### WORK TASK
Output the text of every item below, line for line, without changing anything.

### Text extracted from the pages
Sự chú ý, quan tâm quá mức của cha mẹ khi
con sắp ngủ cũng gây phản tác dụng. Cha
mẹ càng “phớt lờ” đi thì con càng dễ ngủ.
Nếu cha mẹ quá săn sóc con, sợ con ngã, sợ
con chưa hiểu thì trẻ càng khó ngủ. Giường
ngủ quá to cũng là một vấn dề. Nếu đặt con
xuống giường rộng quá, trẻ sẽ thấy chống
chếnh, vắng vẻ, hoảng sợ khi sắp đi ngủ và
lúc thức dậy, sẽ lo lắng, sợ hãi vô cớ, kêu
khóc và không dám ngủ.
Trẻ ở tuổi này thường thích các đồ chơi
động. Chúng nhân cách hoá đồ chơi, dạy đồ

### FINISHED EXERCISE
Sự chú ý, quan tâm quá mức của cha mẹ khi
con sắp ngủ cũng gây phản tác dụng. Cha
mẹ càng “phớt lờ” đi thì con càng dễ ngủ.
Nếu cha mẹ quá săn sóc con, sợ con ngã, sợ
con chưa hiểu thì trẻ càng khó ngủ. Giường
ngủ quá to cũng là một vấn dề. Nếu đặt con
xuống giường rộng quá, trẻ sẽ thấy chống
chếnh, vắng vẻ, hoảng sợ khi sắp đi ngủ và
lúc thức dậy, sẽ lo lắng, sợ hãi vô cớ, kêu
khóc và không dám ngủ.
Trẻ ở tuổi này thường thích các đồ chơi
động. Chúng nhân cách hoá đồ chơi, dạy đồ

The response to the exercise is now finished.